There are many materials on the market that claim to be “waterproof”. But watertightness is more a function of submersion and time. For example, no boot is waterproof if you decide to swim in it.
Walking all day in waterproof boots can leave your feet as wet as regular boots. Why? Because if your feet sweat, your socks will trap the moisture.
Water and water resistant materials will help in many situations. But be sure to wear breathable, absorbent socks and change them frequently.
Switching to cool, dry socks is a necessary tactic if you want any chance of maintaining dry, comfortable feet at the end of the day.
Zippers / laces
Many people prefer a tactical boot with a zipper. Heck, there are even lace-up zippers to modernize zipperless boots!
To open and close the zippered boots, you unzip a side zipper and slip them on or off without touching the laces.
This zippered shortcut makes it faster and reduces lace wear. It also allows you to fine-tune lace adjustments without having to redo them each time you put your boots on.

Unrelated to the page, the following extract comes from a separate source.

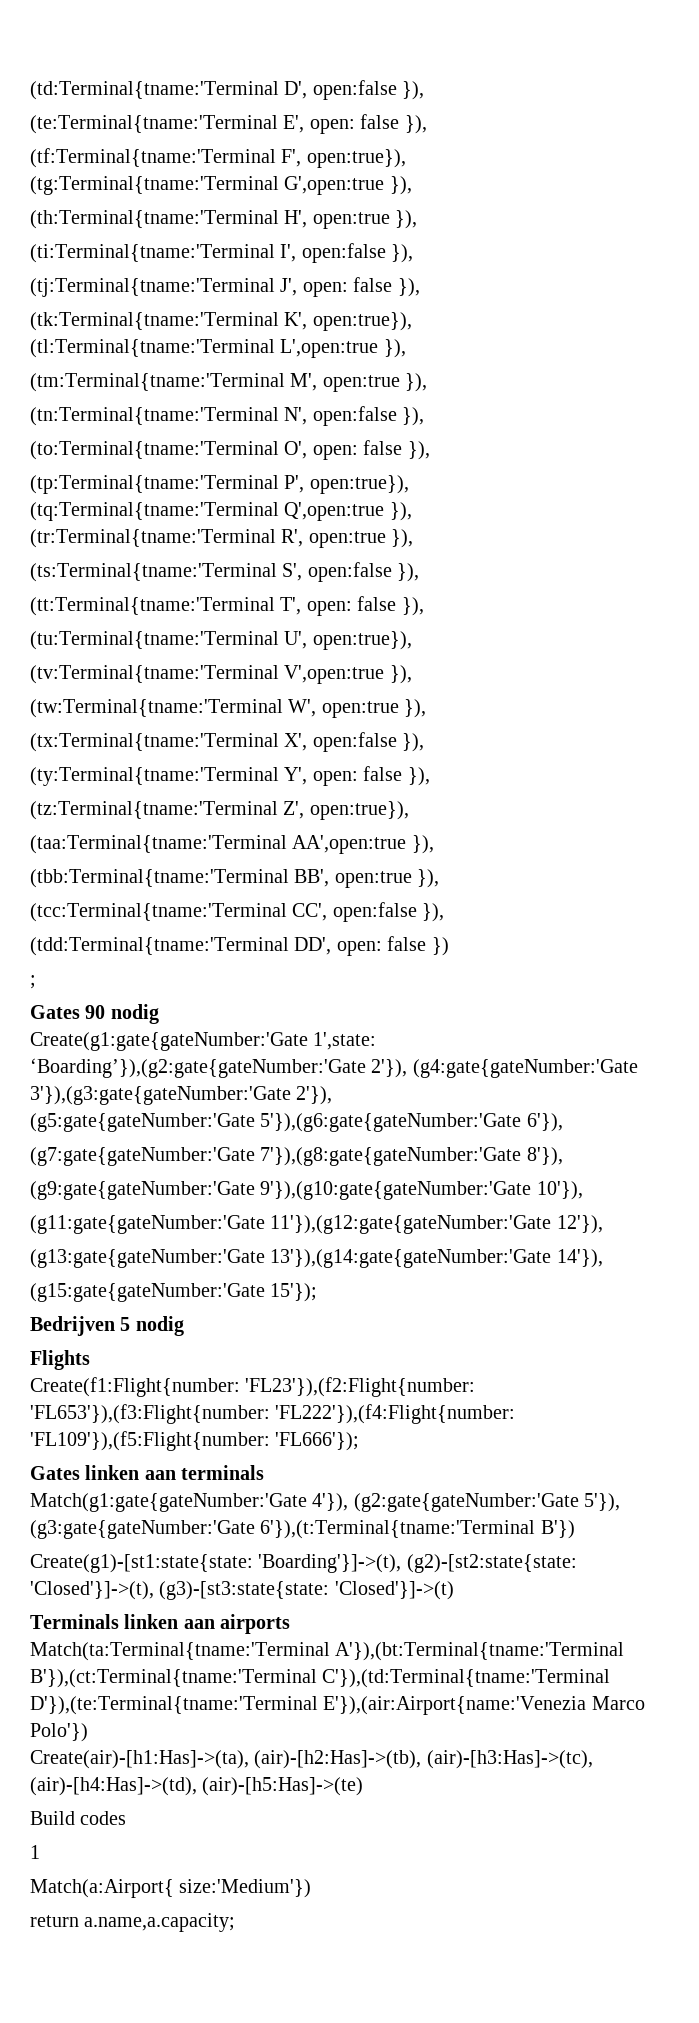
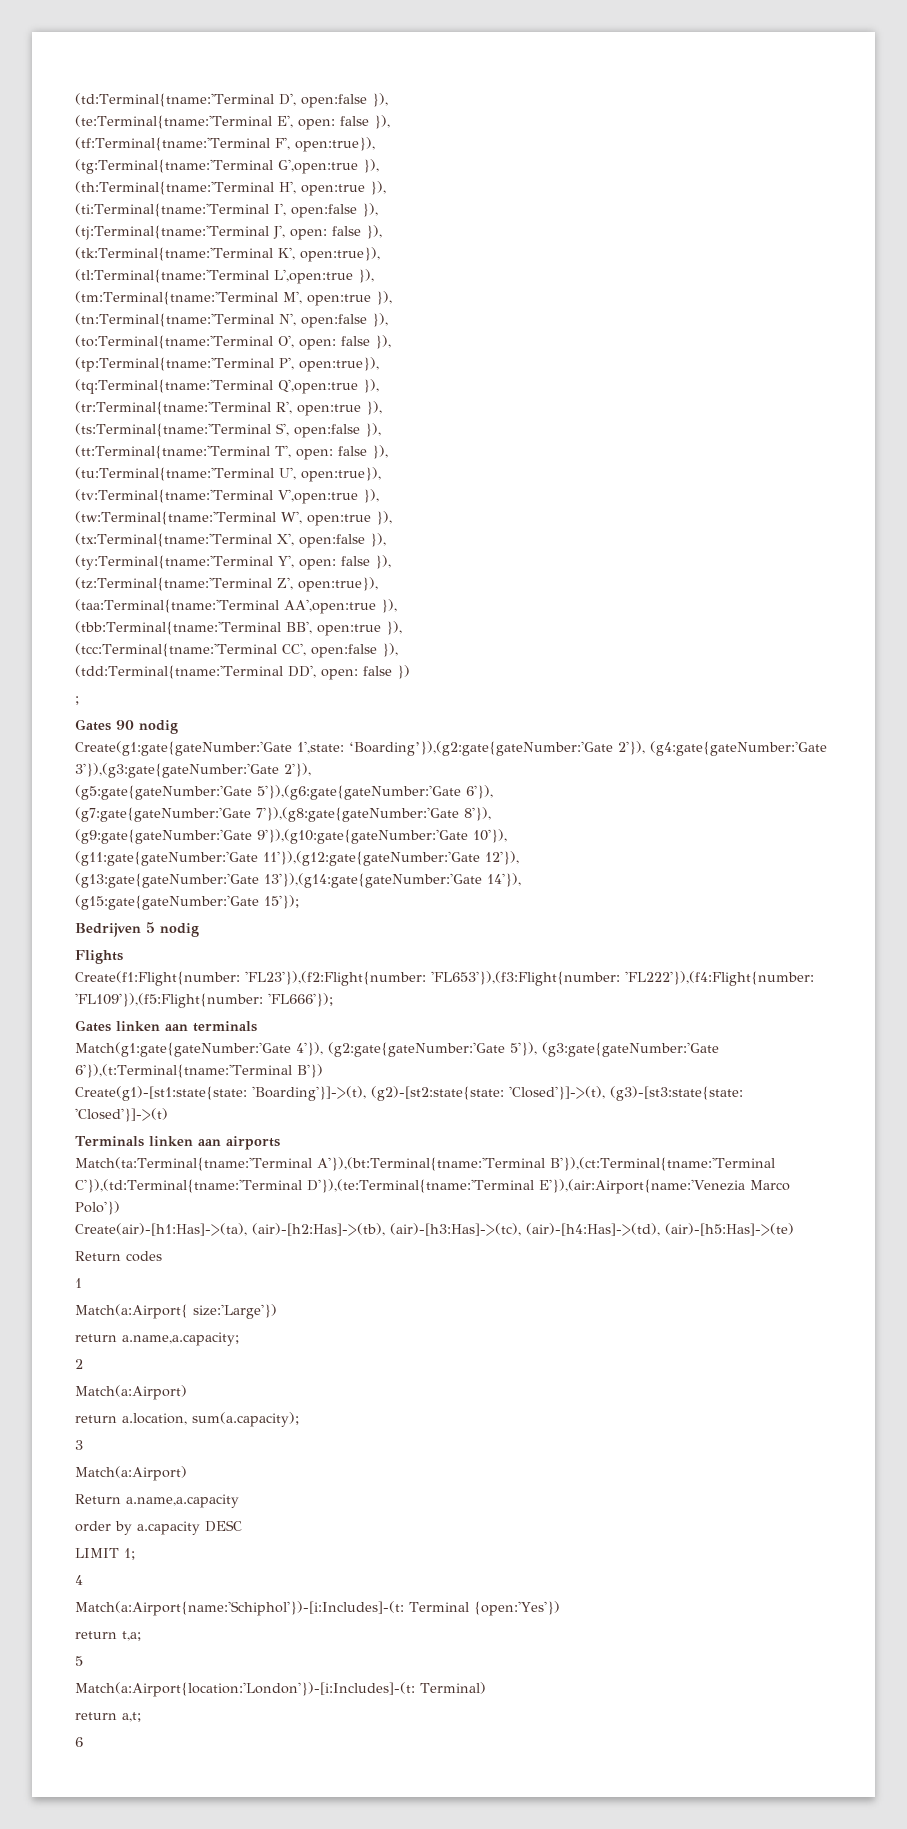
[30,1811,75,1825] Build -> [75,1251,121,1261] Return
[179,1879,312,1898] size:'Medium'}) -> [193,1304,277,1319] size:'Large'})
(236, 1922) none -> [75,1359,83,1369] [75,1385,187,1400] [75,1412,299,1427] [75,1440,83,1450] [75,1466,187,1481] [75,1494,239,1508] [75,1520,242,1535] [75,1548,135,1560] [75,1575,83,1585] [75,1601,560,1616] [75,1631,141,1641] [75,1656,83,1666] [75,1682,486,1697] [75,1712,141,1722] [75,1737,83,1747] // 2 // Match(a:Airport) // return a.location, sum(a.capacity); // 3 // Match(a:Airport) // Return a.name,a.capacity // order by a.capacity DESC // LIMIT 1; // 4 // Match(a:Airport{name:'Schiphol'})-[i:Includes]-(t: Terminal {open:'Yes'}) // return t,a; // 5 // Match(a:Airport{location:'London'})-[i:Includes]-(t: Terminal) // return a,t; // 6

Whether you choose a zippered model or not is a matter of personal preference. But it’s a pretty common feature with tactical boots, even if you don’t use them yourself.
Tactical boots are available in a wide range of height and width.
The choice of boot height mainly depends on how you intend to use the boots.
Taller boots provide more stability and protection against bruising or rolling an ankle.
Lower boots provide more agility and are easier to put on.
The width of the shoe is more determined by the shape of your foot.
Those with a wider foot will feel pinched in a narrow or standard-width boot. But narrow feet will slip into a wide boot, causing chafing and blistering.
For a long day on your feet, you need support.
Even without flat feet, arch support is crucial for anyone who stands, walks or runs for long periods of time.
If you’re carrying a heavy pack, arch support is even more crucial.
The main thing is:
Look for boots with excellent arch support. And consider purchasing replacement insoles to fine-tune fit and comfort.
The last – but probably among the most important – is the overall weight.
In backpacking, we often say:
“An ounce of your feet is like a pound of your back. »
After 35 years of backpacking, backpacking and mountaineering, I think that’s an understatement.
Lighter boots leave you with more energy, less fatigue and MUCH less pain. More than cutting weight just about anywhere else.
Of course, lightweight boots don’t have the same durability ratings as heavier boots.
But advanced materials often have high durability AND are lighter than traditional materials.
So there is a compelling argument to reduce weight by buying better quality boots. Those made with more advanced materials.